Exercise: Render the text of the items below as a JSON list of strings, one string per line, with blank lines and the pictures left out.

Data extract:
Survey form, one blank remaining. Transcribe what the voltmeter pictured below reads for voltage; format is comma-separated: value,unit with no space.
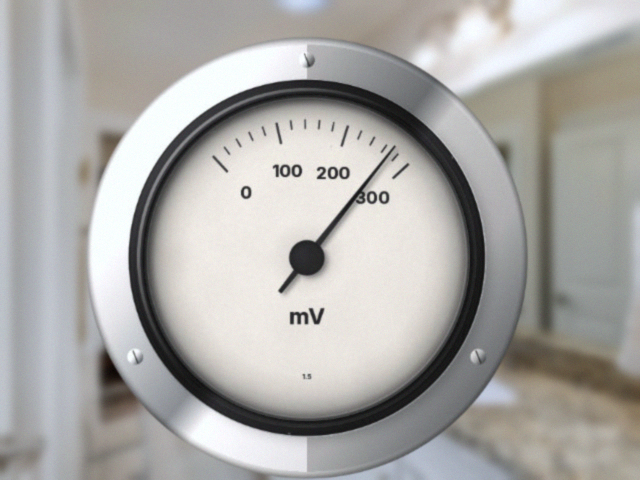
270,mV
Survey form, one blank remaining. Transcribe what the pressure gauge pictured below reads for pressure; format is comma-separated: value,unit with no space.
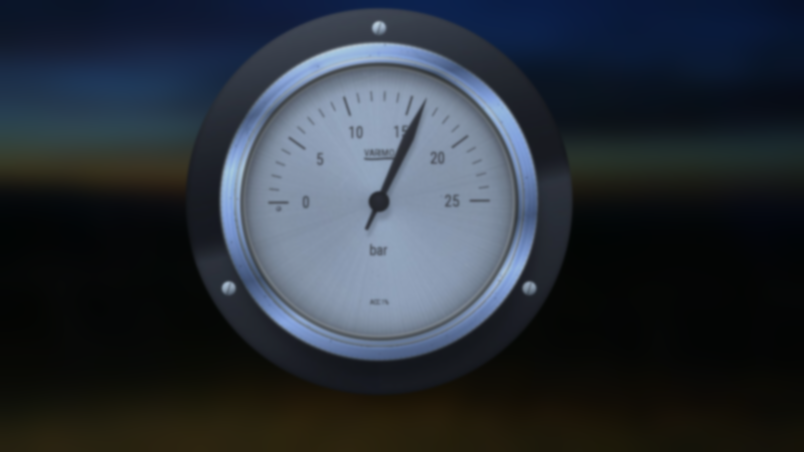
16,bar
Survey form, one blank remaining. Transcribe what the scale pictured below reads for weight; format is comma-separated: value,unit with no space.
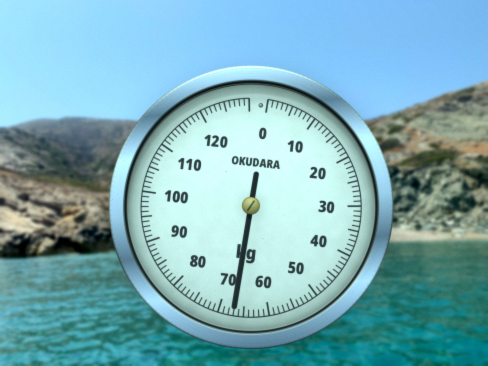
67,kg
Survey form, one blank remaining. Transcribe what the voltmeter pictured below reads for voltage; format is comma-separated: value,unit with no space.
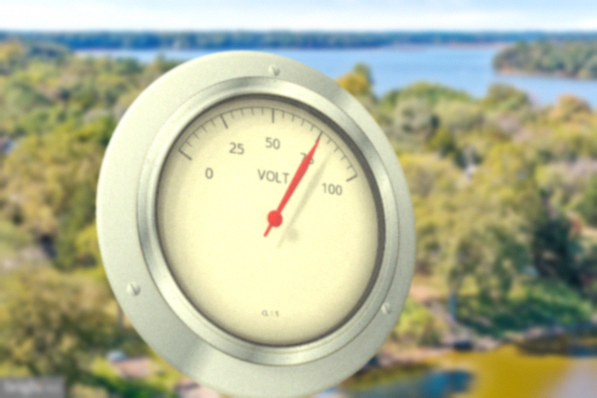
75,V
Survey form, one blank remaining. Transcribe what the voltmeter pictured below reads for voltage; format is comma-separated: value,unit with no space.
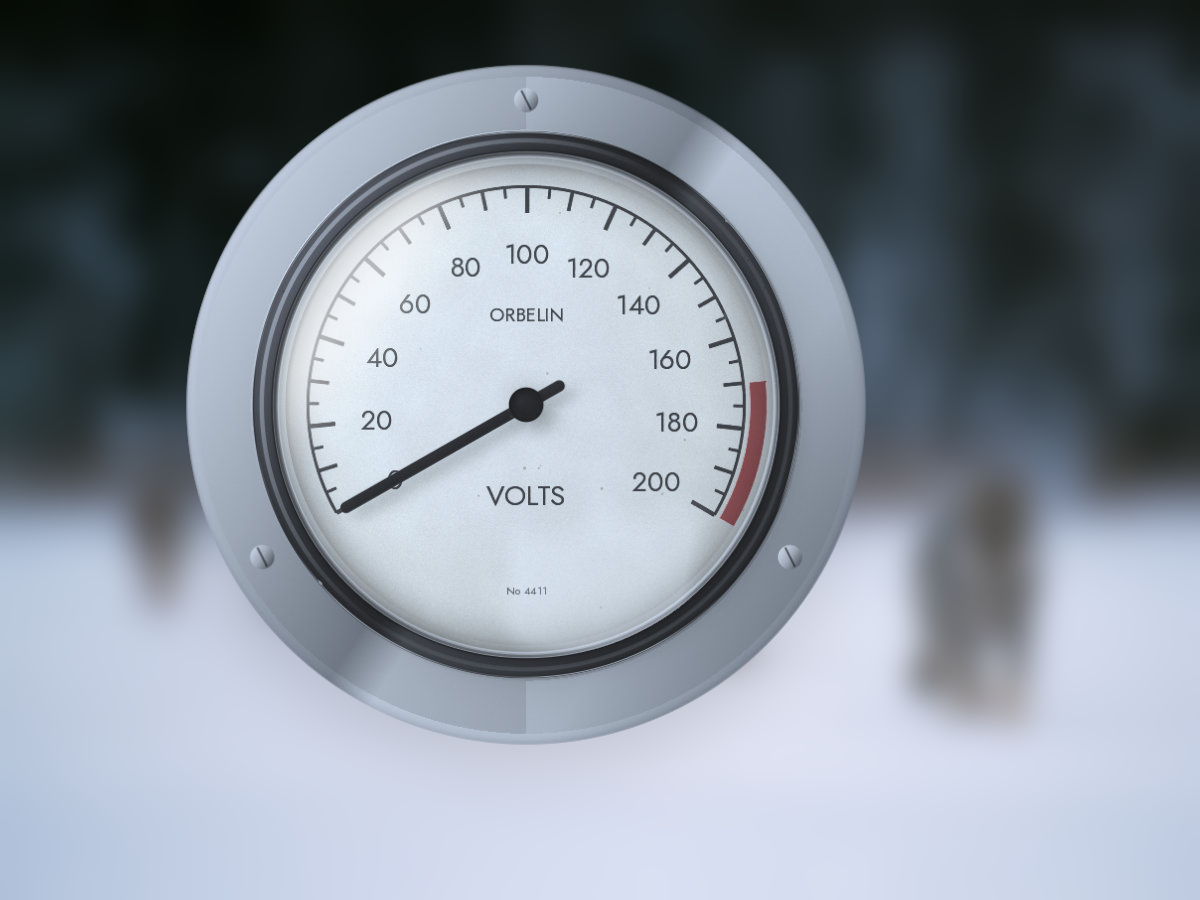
0,V
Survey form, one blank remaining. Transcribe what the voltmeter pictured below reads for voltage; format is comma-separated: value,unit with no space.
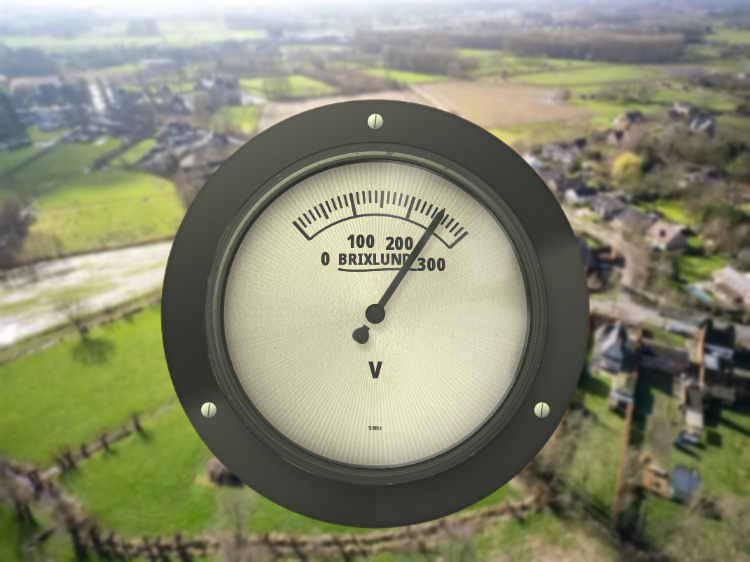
250,V
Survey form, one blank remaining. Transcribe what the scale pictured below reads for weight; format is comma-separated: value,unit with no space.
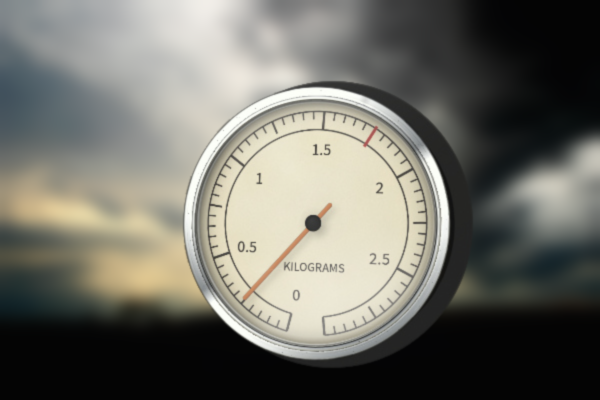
0.25,kg
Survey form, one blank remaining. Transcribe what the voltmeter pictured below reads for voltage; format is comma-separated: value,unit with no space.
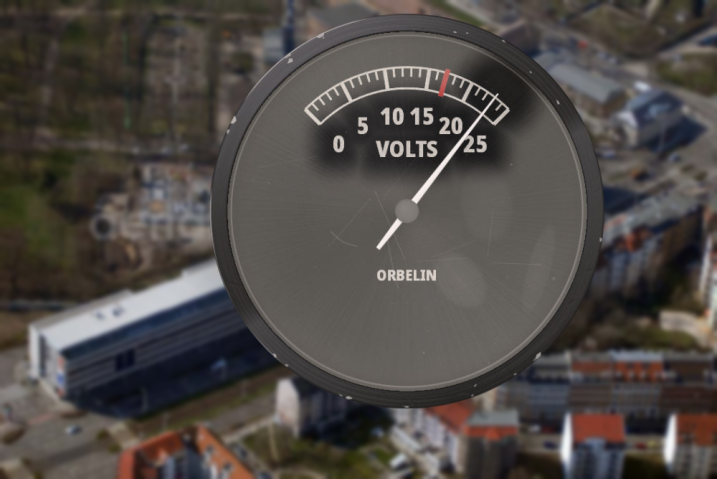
23,V
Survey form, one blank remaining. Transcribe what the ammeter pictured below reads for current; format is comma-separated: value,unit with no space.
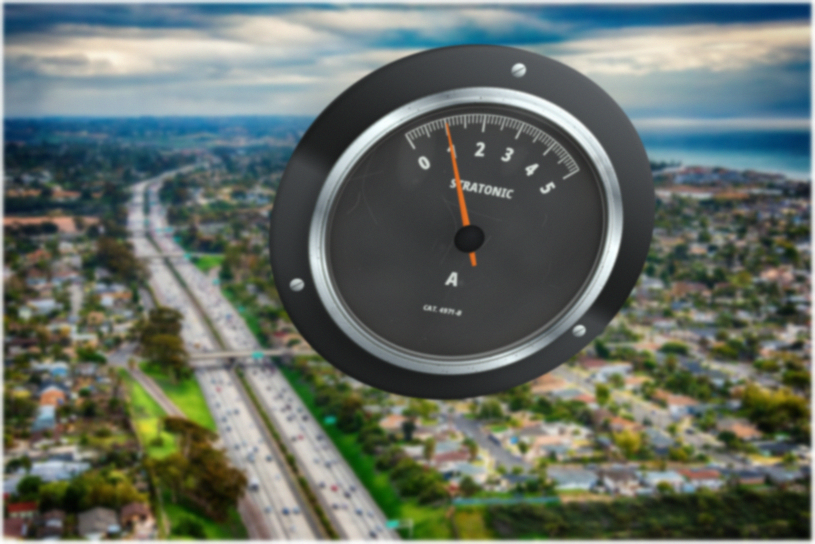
1,A
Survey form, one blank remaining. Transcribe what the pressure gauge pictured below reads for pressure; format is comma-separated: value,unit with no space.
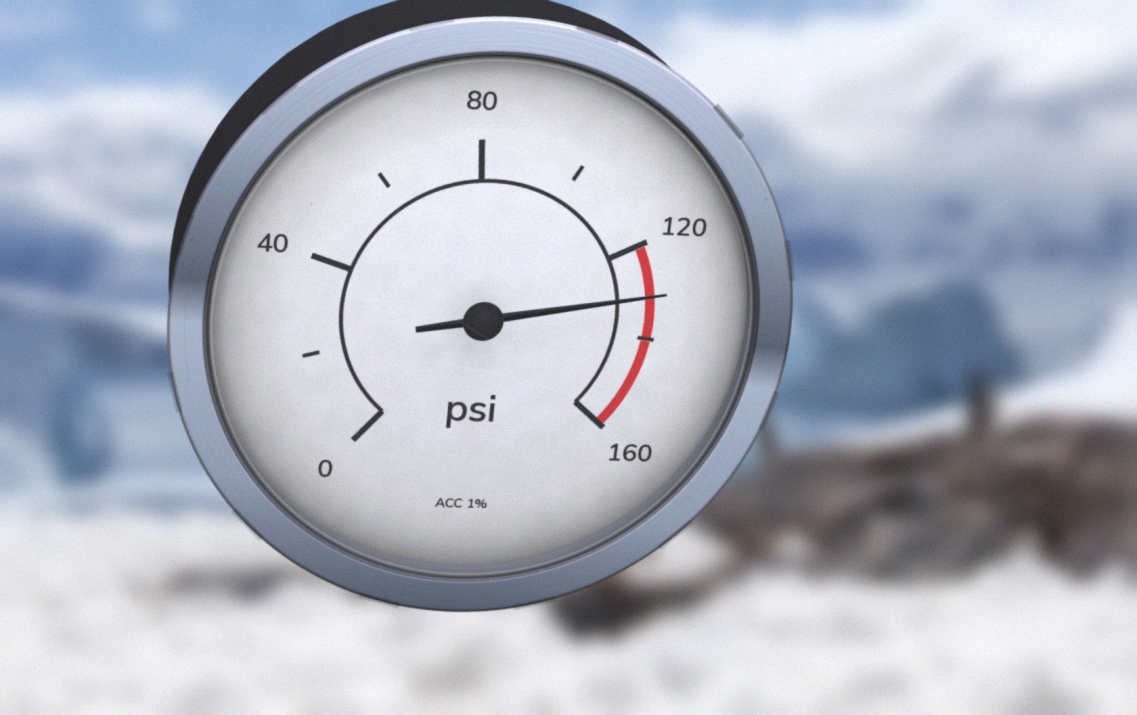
130,psi
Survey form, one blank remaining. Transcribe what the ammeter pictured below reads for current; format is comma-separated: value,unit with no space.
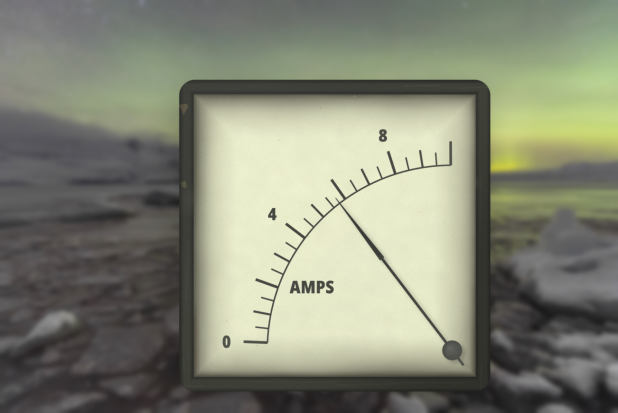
5.75,A
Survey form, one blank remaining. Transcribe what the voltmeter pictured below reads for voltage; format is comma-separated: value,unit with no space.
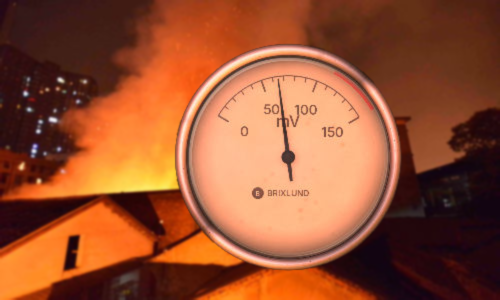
65,mV
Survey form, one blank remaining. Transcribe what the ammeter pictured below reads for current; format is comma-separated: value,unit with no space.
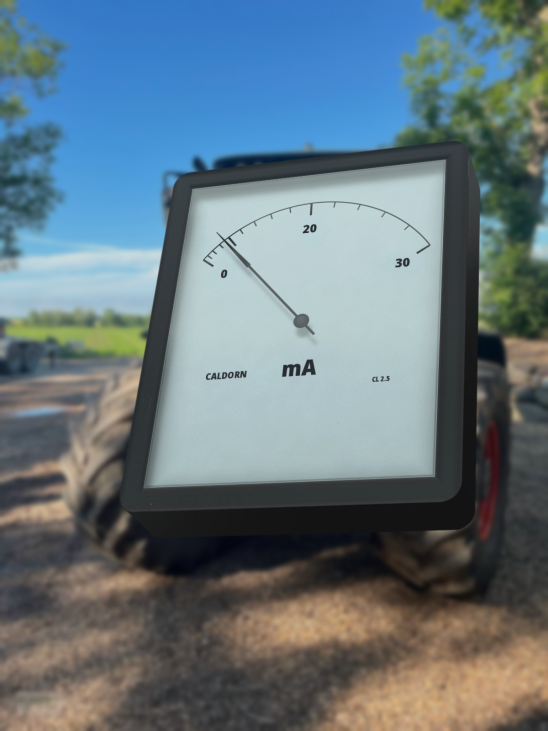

Response area:
[
  "Survey form, one blank remaining. Transcribe what the voltmeter pictured below reads for voltage; format is comma-separated: value,unit with no space.",
  "270,mV",
  "Survey form, one blank remaining. Transcribe what the pressure gauge pictured below reads for pressure; format is comma-separated: value,unit with no space.",
  "16,bar",
  "Survey form, one blank remaining. Transcribe what the scale pictured below reads for weight; format is comma-separated: value,unit with no space.",
  "67,kg",
  "Survey form, one blank remaining. Transcribe what the voltmeter pictured below reads for voltage; format is comma-separated: value,unit with no space.",
  "75,V",
  "Survey form, one blank remaining. Transcribe what the voltmeter pictured below reads for voltage; format is comma-separated: value,unit with no space.",
  "0,V",
  "Survey form, one blank remaining. Transcribe what the voltmeter pictured below reads for voltage; format is comma-separated: value,unit with no space.",
  "250,V",
  "Survey form, one blank remaining. Transcribe what the scale pictured below reads for weight; format is comma-separated: value,unit with no space.",
  "0.25,kg",
  "Survey form, one blank remaining. Transcribe what the voltmeter pictured below reads for voltage; format is comma-separated: value,unit with no space.",
  "23,V",
  "Survey form, one blank remaining. Transcribe what the ammeter pictured below reads for current; format is comma-separated: value,unit with no space.",
  "1,A",
  "Survey form, one blank remaining. Transcribe what the pressure gauge pictured below reads for pressure; format is comma-separated: value,unit with no space.",
  "130,psi",
  "Survey form, one blank remaining. Transcribe what the ammeter pictured below reads for current; format is comma-separated: value,unit with no space.",
  "5.75,A",
  "Survey form, one blank remaining. Transcribe what the voltmeter pictured below reads for voltage; format is comma-separated: value,unit with no space.",
  "65,mV",
  "Survey form, one blank remaining. Transcribe what the ammeter pictured below reads for current; format is comma-separated: value,unit with no space."
]